**The problem**
With no line left out, restate the data word for word.
Data for this exercise: Begin
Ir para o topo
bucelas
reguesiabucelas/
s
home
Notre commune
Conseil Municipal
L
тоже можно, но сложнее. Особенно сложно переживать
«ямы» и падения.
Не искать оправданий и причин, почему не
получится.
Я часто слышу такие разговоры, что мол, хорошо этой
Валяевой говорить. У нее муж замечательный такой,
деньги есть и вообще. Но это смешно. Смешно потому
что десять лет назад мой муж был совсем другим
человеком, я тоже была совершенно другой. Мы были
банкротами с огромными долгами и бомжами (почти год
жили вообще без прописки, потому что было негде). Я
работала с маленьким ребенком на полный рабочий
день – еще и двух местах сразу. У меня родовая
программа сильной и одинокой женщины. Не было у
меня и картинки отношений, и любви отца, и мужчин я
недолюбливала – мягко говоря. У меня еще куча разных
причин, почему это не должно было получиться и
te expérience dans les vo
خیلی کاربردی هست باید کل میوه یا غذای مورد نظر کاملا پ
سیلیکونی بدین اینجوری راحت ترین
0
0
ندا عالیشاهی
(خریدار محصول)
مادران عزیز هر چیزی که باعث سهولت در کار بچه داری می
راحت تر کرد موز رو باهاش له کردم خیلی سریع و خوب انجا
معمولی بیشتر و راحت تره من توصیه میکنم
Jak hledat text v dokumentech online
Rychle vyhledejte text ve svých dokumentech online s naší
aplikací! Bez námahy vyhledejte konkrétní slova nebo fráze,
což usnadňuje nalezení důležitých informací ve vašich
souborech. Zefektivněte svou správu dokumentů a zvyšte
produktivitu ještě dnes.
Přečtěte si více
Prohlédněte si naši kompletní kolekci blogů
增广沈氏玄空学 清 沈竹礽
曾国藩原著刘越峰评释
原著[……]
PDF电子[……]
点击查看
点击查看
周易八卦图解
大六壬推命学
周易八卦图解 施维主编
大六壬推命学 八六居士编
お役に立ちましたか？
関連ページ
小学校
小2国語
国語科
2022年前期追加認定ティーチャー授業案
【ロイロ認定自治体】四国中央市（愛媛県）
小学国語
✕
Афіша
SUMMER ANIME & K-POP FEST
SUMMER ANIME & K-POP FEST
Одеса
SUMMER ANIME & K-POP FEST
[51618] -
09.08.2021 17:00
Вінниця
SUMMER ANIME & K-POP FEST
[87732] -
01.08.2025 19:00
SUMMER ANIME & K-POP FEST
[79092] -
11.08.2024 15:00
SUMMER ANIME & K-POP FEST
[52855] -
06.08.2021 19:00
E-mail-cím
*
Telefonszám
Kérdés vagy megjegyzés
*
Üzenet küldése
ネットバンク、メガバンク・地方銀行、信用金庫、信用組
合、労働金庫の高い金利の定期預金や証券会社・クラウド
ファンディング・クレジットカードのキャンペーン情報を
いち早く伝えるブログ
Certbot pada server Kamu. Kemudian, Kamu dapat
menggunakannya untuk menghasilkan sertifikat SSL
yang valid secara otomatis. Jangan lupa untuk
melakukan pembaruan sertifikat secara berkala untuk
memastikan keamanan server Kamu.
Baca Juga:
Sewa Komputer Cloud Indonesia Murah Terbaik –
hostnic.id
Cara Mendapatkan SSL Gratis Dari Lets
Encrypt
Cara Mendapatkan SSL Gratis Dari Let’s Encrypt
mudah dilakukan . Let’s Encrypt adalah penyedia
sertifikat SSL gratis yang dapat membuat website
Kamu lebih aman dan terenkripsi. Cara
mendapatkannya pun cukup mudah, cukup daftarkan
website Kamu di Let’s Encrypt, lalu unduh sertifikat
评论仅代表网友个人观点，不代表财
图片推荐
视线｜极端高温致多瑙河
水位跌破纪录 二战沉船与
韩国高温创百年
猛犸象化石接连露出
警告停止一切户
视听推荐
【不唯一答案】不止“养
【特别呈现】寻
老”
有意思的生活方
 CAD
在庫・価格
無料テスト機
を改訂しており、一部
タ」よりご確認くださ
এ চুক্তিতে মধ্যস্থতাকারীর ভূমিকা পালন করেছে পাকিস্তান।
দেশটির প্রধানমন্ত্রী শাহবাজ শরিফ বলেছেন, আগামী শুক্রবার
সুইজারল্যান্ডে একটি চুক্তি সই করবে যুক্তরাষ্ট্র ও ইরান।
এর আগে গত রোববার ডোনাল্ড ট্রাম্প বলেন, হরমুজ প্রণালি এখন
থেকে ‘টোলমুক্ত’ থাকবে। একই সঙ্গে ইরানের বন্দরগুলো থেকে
Data for this exercise: End
**Result**
Ir para o topo
bucelas
reguesiabucelas/
s
home
Notre commune
Conseil Municipal
L
тоже можно, но сложнее. Особенно сложно переживать
«ямы» и падения.
Не искать оправданий и причин, почему не
получится.
Я часто слышу такие разговоры, что мол, хорошо этой
Валяевой говорить. У нее муж замечательный такой,
деньги есть и вообще. Но это смешно. Смешно потому
что десять лет назад мой муж был совсем другим
человеком, я тоже была совершенно другой. Мы были
банкротами с огромными долгами и бомжами (почти год
жили вообще без прописки, потому что было негде). Я
работала с маленьким ребенком на полный рабочий
день – еще и двух местах сразу. У меня родовая
программа сильной и одинокой женщины. Не было у
меня и картинки отношений, и любви отца, и мужчин я
недолюбливала – мягко говоря. У меня еще куча разных
причин, почему это не должно было получиться и
te expérience dans les vo
خیلی کاربردی هست باید کل میوه یا غذای مورد نظر کاملا پ
سیلیکونی بدین اینجوری راحت ترین
0
0
ندا عالیشاهی
(خریدار محصول)
مادران عزیز هر چیزی که باعث سهولت در کار بچه داری می
راحت تر کرد موز رو باهاش له کردم خیلی سریع و خوب انجا
معمولی بیشتر و راحت تره من توصیه میکنم
Jak hledat text v dokumentech online
Rychle vyhledejte text ve svých dokumentech online s naší
aplikací! Bez námahy vyhledejte konkrétní slova nebo fráze,
což usnadňuje nalezení důležitých informací ve vašich
souborech. Zefektivněte svou správu dokumentů a zvyšte
produktivitu ještě dnes.
Přečtěte si více
Prohlédněte si naši kompletní kolekci blogů
增广沈氏玄空学 清 沈竹礽
曾国藩原著刘越峰评释
原著[……]
PDF电子[……]
点击查看
点击查看
周易八卦图解
大六壬推命学
周易八卦图解 施维主编
大六壬推命学 八六居士编
お役に立ちましたか？
関連ページ
小学校
小2国語
国語科
2022年前期追加認定ティーチャー授業案
【ロイロ認定自治体】四国中央市（愛媛県）
小学国語
✕
Афіша
SUMMER ANIME & K-POP FEST
SUMMER ANIME & K-POP FEST
Одеса
SUMMER ANIME & K-POP FEST
[51618] -
09.08.2021 17:00
Вінниця
SUMMER ANIME & K-POP FEST
[87732] -
01.08.2025 19:00
SUMMER ANIME & K-POP FEST
[79092] -
11.08.2024 15:00
SUMMER ANIME & K-POP FEST
[52855] -
06.08.2021 19:00
E-mail-cím
*
Telefonszám
Kérdés vagy megjegyzés
*
Üzenet küldése
ネットバンク、メガバンク・地方銀行、信用金庫、信用組
合、労働金庫の高い金利の定期預金や証券会社・クラウド
ファンディング・クレジットカードのキャンペーン情報を
いち早く伝えるブログ
Certbot pada server Kamu. Kemudian, Kamu dapat
menggunakannya untuk menghasilkan sertifikat SSL
yang valid secara otomatis. Jangan lupa untuk
melakukan pembaruan sertifikat secara berkala untuk
memastikan keamanan server Kamu.
Baca Juga:
Sewa Komputer Cloud Indonesia Murah Terbaik –
hostnic.id
Cara Mendapatkan SSL Gratis Dari Lets
Encrypt
Cara Mendapatkan SSL Gratis Dari Let’s Encrypt
mudah dilakukan . Let’s Encrypt adalah penyedia
sertifikat SSL gratis yang dapat membuat website
Kamu lebih aman dan terenkripsi. Cara
mendapatkannya pun cukup mudah, cukup daftarkan
website Kamu di Let’s Encrypt, lalu unduh sertifikat
评论仅代表网友个人观点，不代表财
图片推荐
视线｜极端高温致多瑙河
水位跌破纪录 二战沉船与
韩国高温创百年
猛犸象化石接连露出
警告停止一切户
视听推荐
【不唯一答案】不止“养
【特别呈现】寻
老”
有意思的生活方
 CAD
在庫・価格
無料テスト機
を改訂しており、一部
タ」よりご確認くださ
এ চুক্তিতে মধ্যস্থতাকারীর ভূমিকা পালন করেছে পাকিস্তান।
দেশটির প্রধানমন্ত্রী শাহবাজ শরিফ বলেছেন, আগামী শুক্রবার
সুইজারল্যান্ডে একটি চুক্তি সই করবে যুক্তরাষ্ট্র ও ইরান।
এর আগে গত রোববার ডোনাল্ড ট্রাম্প বলেন, হরমুজ প্রণালি এখন
থেকে ‘টোলমুক্ত’ থাকবে। একই সঙ্গে ইরানের বন্দরগুলো থেকে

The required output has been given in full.